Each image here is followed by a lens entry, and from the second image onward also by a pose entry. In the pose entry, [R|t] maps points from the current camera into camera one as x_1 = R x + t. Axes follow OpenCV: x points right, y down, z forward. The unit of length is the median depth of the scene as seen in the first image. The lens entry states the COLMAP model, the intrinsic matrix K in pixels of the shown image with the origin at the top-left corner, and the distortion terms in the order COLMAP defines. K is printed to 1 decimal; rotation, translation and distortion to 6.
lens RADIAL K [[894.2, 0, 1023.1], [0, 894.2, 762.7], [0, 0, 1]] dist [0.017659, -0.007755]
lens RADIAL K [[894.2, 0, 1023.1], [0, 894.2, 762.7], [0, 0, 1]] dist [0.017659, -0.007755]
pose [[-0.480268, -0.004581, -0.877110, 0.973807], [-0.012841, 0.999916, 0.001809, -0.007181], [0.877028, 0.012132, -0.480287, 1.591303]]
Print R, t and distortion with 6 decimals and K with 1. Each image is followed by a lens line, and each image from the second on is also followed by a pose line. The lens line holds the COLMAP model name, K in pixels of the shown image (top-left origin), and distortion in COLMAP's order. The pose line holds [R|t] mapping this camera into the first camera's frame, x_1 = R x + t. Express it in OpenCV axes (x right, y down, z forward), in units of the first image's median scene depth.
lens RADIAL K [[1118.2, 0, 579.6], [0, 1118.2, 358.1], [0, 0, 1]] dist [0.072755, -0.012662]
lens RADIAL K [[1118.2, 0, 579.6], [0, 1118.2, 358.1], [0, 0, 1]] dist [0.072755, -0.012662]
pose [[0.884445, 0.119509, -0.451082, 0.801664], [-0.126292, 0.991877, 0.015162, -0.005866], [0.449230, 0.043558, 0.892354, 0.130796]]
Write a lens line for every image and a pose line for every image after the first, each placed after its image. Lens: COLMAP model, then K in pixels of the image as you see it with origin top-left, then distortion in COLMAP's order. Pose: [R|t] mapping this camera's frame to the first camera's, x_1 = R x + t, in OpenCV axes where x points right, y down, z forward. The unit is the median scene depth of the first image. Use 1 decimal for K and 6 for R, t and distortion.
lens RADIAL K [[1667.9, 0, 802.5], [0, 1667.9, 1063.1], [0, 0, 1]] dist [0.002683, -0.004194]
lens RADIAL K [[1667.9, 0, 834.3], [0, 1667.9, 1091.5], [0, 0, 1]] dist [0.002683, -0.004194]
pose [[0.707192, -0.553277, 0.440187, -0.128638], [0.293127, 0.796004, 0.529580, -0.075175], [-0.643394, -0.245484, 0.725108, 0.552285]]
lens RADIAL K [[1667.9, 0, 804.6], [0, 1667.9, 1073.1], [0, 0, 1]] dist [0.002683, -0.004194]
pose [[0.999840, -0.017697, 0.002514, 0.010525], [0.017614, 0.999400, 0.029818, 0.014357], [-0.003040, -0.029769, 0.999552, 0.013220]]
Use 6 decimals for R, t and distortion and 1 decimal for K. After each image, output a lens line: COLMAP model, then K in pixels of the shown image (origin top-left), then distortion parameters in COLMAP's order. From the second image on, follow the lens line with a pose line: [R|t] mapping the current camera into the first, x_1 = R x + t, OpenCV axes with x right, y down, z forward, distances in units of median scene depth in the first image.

# # # # # # #

● **Your goal**: Set out every line of the data above as a single numbered list, omitting any blank lines.

● **Exercise output**:
1. Each image here is followed by a lens entry, and from the second image onward also by a pose entry. In the pose entry, [R|t] maps points from the current camera into camera one as x_1 = R x + t. Axes follow OpenCV: x points right, y down, z forward. The unit of length is the median depth of the scene as seen in the first image. The lens entry states the COLMAP model, the intrinsic matrix K in pixels of the shown image with the origin at the top-left corner, and the distortion terms in the order COLMAP defines. K is printed to 1 decimal; rotation, translation and distortion to 6.
2. lens RADIAL K [[894.2, 0, 1023.1], [0, 894.2, 762.7], [0, 0, 1]] dist [0.017659, -0.007755]
3. lens RADIAL K [[894.2, 0, 1023.1], [0, 894.2, 762.7], [0, 0, 1]] dist [0.017659, -0.007755]
4. pose [[-0.480268, -0.004581, -0.877110, 0.973807], [-0.012841, 0.999916, 0.001809, -0.007181], [0.877028, 0.012132, -0.480287, 1.591303]]
5. Print R, t and distortion with 6 decimals and K with 1. Each image is followed by a lens line, and each image from the second on is also followed by a pose line. The lens line holds the COLMAP model name, K in pixels of the shown image (top-left origin), and distortion in COLMAP's order. The pose line holds [R|t] mapping this camera into the first camera's frame, x_1 = R x + t. Express it in OpenCV axes (x right, y down, z forward), in units of the first image's median scene depth.
6. lens RADIAL K [[1118.2, 0, 579.6], [0, 1118.2, 358.1], [0, 0, 1]] dist [0.072755, -0.012662]
7. lens RADIAL K [[1118.2, 0, 579.6], [0, 1118.2, 358.1], [0, 0, 1]] dist [0.072755, -0.012662]
8. pose [[0.884445, 0.119509, -0.451082, 0.801664], [-0.126292, 0.991877, 0.015162, -0.005866], [0.449230, 0.043558, 0.892354, 0.130796]]
9. Write a lens line for every image and a pose line for every image after the first, each placed after its image. Lens: COLMAP model, then K in pixels of the image as you see it with origin top-left, then distortion in COLMAP's order. Pose: [R|t] mapping this camera's frame to the first camera's, x_1 = R x + t, in OpenCV axes where x points right, y down, z forward. The unit is the median scene depth of the first image. Use 1 decimal for K and 6 for R, t and distortion.
10. lens RADIAL K [[1667.9, 0, 802.5], [0, 1667.9, 1063.1], [0, 0, 1]] dist [0.002683, -0.004194]
11. lens RADIAL K [[1667.9, 0, 834.3], [0, 1667.9, 1091.5], [0, 0, 1]] dist [0.002683, -0.004194]
12. pose [[0.707192, -0.553277, 0.440187, -0.128638], [0.293127, 0.796004, 0.529580, -0.075175], [-0.643394, -0.245484, 0.725108, 0.552285]]
13. lens RADIAL K [[1667.9, 0, 804.6], [0, 1667.9, 1073.1], [0, 0, 1]] dist [0.002683, -0.004194]
14. pose [[0.999840, -0.017697, 0.002514, 0.010525], [0.017614, 0.999400, 0.029818, 0.014357], [-0.003040, -0.029769, 0.999552, 0.013220]]
15. Use 6 decimals for R, t and distortion and 1 decimal for K. After each image, output a lens line: COLMAP model, then K in pixels of the shown image (origin top-left), then distortion parameters in COLMAP's order. From the second image on, follow the lens line with a pose line: [R|t] mapping the current camera into the first, x_1 = R x + t, OpenCV axes with x right, y down, z forward, distances in units of median scene depth in the first image.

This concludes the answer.